◆ ASSIGNED TASK ◆
Examine each line of the listing below. Copy those in which the string "zero" appears.

◆ SOURCE INFORMATION ◆
-*-

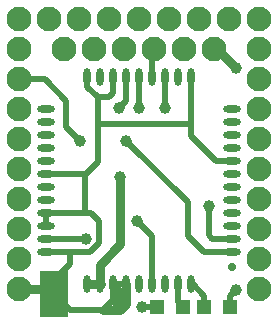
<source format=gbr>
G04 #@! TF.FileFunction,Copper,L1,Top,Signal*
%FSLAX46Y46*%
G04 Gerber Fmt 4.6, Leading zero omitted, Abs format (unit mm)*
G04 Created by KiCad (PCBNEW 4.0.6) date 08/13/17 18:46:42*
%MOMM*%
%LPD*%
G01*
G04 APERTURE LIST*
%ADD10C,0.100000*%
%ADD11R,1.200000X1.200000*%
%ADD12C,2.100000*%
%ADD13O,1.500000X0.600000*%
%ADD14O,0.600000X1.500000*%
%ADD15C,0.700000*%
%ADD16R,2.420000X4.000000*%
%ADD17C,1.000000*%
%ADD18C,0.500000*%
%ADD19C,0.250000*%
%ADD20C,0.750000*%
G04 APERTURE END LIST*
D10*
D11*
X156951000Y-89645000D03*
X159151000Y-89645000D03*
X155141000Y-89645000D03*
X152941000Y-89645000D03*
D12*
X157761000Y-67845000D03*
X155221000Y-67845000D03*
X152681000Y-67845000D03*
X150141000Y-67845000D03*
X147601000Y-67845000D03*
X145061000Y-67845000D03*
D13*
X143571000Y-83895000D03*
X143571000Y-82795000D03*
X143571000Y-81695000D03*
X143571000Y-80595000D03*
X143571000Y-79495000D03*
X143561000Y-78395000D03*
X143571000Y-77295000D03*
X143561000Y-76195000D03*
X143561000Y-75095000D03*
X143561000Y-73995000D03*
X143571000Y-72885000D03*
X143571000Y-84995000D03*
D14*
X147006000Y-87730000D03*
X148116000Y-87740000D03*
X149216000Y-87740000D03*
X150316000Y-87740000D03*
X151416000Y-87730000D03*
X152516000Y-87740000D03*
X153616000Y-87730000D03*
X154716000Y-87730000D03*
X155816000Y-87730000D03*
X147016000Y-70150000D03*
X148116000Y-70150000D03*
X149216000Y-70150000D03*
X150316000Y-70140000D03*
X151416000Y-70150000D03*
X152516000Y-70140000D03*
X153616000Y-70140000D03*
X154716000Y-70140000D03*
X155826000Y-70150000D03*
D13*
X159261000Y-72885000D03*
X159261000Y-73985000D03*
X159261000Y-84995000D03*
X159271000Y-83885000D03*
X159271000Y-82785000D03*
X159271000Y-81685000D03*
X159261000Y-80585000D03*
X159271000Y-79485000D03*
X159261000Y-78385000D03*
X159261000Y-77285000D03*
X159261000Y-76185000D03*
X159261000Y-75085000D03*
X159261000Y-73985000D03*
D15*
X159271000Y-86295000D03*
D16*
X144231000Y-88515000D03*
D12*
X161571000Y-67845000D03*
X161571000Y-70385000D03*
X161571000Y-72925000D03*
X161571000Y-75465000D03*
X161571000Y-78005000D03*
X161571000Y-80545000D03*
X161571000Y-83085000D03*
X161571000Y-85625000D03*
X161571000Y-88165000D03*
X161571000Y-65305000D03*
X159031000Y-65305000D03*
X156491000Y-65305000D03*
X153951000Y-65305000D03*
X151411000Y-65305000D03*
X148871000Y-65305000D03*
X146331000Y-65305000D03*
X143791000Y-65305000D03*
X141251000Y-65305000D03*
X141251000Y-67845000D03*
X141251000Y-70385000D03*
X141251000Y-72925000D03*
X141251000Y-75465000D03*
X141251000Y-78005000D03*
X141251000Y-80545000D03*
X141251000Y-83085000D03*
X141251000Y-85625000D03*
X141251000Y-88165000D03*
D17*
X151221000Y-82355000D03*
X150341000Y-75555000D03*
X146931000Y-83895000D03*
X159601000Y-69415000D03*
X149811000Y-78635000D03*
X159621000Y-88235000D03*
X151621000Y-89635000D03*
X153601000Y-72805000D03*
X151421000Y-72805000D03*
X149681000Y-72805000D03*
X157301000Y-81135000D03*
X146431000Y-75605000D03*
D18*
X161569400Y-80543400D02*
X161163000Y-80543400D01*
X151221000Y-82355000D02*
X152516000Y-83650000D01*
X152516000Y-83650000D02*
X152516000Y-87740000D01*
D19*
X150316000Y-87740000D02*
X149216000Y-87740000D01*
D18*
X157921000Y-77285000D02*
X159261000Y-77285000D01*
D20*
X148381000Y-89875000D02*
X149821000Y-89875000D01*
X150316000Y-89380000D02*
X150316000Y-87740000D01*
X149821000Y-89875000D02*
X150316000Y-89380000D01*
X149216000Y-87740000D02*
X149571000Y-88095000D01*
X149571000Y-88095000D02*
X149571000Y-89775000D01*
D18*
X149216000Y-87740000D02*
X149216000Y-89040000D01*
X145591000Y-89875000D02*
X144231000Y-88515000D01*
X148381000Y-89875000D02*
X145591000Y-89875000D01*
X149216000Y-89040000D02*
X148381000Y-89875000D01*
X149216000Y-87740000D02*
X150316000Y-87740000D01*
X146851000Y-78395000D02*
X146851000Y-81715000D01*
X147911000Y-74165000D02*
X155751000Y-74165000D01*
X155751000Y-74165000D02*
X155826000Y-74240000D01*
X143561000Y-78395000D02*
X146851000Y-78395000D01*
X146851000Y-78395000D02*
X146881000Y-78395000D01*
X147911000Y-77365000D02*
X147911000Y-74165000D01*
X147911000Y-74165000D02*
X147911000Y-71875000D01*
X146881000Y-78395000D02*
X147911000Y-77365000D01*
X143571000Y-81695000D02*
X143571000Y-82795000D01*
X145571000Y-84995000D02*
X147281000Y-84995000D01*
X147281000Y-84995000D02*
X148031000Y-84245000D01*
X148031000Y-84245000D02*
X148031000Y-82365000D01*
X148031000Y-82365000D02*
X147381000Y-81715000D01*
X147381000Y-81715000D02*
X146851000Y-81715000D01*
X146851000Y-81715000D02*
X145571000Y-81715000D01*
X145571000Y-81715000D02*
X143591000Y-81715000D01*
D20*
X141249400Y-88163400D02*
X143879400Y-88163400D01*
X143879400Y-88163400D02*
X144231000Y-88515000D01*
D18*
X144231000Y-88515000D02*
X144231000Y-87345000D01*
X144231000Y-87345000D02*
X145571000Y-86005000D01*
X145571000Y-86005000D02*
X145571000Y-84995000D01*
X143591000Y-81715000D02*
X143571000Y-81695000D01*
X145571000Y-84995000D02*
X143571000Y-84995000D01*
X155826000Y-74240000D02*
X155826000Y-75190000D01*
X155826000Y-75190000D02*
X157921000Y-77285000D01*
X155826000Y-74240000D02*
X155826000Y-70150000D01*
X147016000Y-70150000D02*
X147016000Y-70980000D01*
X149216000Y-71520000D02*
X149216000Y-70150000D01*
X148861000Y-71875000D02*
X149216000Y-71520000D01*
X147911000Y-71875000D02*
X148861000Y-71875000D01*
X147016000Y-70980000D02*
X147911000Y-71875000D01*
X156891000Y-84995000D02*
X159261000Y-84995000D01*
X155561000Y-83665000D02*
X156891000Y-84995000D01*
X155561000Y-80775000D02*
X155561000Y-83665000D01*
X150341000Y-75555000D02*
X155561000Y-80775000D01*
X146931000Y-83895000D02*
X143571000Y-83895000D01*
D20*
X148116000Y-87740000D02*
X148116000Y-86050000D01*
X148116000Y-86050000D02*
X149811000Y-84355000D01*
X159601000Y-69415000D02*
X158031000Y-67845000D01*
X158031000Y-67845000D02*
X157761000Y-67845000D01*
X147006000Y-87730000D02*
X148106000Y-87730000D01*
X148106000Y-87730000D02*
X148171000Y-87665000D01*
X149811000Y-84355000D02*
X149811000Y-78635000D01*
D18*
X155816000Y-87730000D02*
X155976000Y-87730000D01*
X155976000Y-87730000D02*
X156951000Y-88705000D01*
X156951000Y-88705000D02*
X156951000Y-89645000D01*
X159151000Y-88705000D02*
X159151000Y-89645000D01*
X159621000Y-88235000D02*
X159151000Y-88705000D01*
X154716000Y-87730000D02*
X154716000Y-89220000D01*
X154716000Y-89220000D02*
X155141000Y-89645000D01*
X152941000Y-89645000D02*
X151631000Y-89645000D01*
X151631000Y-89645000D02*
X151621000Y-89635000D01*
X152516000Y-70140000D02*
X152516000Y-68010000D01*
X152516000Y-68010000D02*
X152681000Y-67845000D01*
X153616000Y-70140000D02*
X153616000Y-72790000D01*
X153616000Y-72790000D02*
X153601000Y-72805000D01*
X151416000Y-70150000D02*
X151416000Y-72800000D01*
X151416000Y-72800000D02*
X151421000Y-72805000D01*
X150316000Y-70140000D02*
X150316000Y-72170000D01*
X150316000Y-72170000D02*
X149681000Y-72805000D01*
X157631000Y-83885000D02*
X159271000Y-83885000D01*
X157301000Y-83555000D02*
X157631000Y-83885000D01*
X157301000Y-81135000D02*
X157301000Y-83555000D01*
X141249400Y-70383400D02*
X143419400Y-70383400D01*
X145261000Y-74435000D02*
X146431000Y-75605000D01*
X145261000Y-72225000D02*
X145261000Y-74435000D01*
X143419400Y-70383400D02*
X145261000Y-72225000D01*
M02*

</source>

-*-

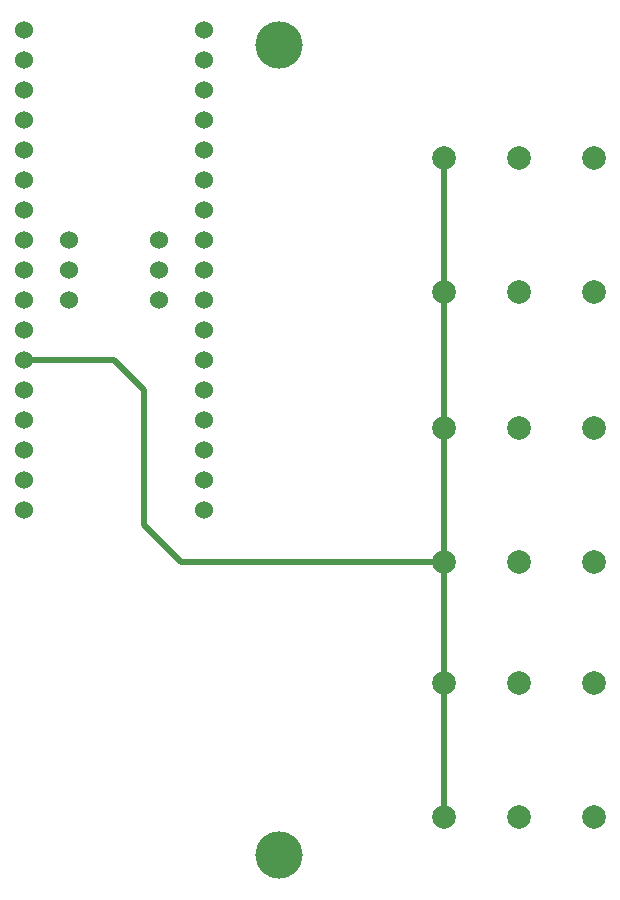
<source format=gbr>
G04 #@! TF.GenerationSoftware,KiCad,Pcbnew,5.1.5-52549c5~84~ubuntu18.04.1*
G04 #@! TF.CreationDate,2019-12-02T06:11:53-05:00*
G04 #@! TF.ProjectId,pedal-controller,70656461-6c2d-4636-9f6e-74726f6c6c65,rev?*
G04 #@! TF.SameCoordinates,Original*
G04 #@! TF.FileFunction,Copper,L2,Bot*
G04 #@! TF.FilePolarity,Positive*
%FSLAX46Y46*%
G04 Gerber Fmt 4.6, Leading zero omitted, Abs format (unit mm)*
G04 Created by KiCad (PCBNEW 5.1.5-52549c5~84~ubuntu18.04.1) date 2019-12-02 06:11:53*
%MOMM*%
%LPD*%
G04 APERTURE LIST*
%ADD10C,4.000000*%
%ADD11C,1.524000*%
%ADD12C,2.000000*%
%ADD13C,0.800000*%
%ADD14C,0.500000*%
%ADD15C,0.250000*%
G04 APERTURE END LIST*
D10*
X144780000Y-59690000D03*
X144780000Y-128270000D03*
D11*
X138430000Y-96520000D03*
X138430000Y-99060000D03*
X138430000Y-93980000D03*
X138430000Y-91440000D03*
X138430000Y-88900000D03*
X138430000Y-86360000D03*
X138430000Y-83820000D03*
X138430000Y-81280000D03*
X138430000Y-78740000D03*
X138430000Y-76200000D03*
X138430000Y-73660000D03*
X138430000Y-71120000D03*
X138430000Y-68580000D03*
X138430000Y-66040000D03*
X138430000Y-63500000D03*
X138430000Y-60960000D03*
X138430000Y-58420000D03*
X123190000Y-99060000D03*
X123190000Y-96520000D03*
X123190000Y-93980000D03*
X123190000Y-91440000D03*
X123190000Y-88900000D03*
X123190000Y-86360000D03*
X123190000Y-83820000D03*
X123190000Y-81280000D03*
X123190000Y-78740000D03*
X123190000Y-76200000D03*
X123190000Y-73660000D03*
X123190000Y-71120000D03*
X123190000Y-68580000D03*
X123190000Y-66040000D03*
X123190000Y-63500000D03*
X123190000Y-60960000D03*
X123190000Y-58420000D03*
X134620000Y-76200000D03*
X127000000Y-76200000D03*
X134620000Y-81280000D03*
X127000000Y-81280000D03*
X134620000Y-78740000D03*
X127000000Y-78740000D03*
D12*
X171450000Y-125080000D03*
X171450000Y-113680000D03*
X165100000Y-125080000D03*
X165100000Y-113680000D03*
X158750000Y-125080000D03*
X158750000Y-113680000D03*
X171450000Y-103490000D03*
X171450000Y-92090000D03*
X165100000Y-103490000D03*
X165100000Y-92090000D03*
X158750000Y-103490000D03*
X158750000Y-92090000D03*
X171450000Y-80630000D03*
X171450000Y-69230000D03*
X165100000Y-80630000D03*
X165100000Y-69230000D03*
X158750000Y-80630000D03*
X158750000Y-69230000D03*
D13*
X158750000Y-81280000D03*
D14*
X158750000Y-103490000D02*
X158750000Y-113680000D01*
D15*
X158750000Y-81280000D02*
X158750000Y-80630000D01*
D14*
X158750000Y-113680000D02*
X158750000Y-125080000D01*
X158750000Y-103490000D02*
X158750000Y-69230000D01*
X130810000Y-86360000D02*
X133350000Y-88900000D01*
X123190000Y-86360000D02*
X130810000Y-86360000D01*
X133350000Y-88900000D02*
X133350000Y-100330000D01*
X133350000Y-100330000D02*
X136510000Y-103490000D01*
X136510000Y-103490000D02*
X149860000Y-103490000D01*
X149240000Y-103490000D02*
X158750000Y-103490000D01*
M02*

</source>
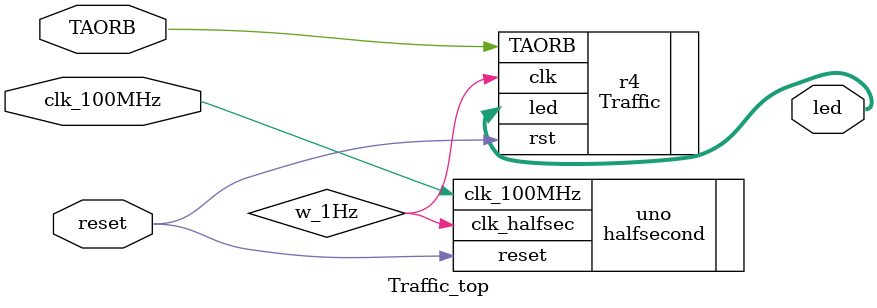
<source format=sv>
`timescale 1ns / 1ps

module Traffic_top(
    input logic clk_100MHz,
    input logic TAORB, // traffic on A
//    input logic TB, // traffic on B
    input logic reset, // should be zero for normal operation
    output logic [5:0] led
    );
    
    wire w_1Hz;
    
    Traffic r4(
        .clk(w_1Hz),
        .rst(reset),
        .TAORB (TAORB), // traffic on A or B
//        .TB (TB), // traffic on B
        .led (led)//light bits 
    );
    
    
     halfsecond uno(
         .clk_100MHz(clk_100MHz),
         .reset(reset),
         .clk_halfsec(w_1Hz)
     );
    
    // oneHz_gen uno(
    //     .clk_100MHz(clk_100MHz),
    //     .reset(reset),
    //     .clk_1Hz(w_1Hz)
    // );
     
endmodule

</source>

-*-

◆ WRITTEN RESPONSE ◆
G04 Gerber Fmt 4.6, Leading zero omitted, Abs format (unit mm)*
G04 Gerber Fmt 4.6, Leading zero omitted, Abs format (unit mm)*
    input logic reset, // should be zero for normal operation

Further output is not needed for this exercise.